▶ _Data_:
:::::
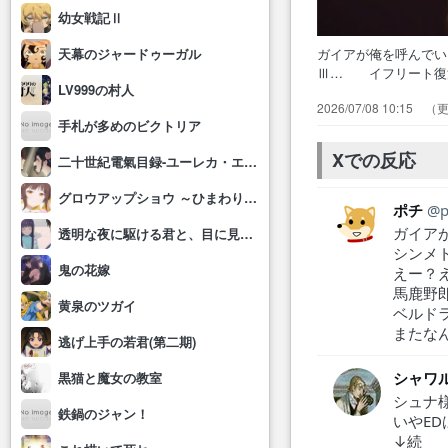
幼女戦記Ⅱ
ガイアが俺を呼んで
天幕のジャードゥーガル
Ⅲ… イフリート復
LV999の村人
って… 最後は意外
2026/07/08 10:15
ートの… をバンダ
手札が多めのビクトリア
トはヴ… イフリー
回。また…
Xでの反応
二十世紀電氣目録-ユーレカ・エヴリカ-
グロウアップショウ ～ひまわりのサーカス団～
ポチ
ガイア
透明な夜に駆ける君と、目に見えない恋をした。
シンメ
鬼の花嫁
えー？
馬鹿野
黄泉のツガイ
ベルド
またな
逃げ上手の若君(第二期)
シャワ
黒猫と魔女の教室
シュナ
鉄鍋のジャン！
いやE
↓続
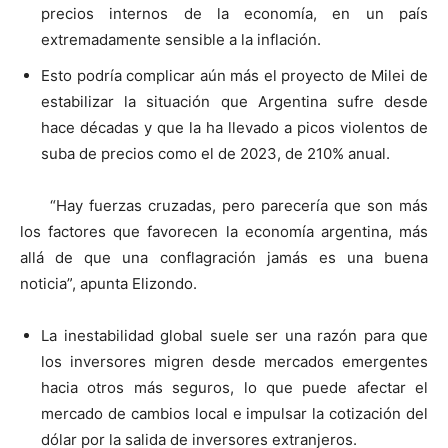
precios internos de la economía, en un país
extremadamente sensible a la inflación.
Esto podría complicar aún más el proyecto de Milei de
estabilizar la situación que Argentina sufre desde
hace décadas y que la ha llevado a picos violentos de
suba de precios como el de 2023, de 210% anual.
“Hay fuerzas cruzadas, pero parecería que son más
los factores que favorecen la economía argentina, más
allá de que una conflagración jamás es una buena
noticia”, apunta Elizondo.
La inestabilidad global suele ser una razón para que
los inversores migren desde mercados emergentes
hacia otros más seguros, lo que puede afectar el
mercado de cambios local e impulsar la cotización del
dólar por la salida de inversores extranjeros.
:::::
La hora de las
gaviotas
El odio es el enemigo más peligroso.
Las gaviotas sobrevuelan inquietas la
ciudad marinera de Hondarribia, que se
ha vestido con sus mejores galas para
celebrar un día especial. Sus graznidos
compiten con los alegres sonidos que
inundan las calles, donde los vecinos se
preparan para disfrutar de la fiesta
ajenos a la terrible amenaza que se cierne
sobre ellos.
:::::
Return, without any change, the lines of the records from the line containing "precios internos de la economía, en un país" through the line containing "los factores que".

▶ _Response area_:
precios internos de la economía, en un país
extremadamente sensible a la inflación.
Esto podría complicar aún más el proyecto de Milei de
estabilizar la situación que Argentina sufre desde
hace décadas y que la ha llevado a picos violentos de
suba de precios como el de 2023, de 210% anual.
“Hay fuerzas cruzadas, pero parecería que son más
los factores que favorecen la economía argentina, más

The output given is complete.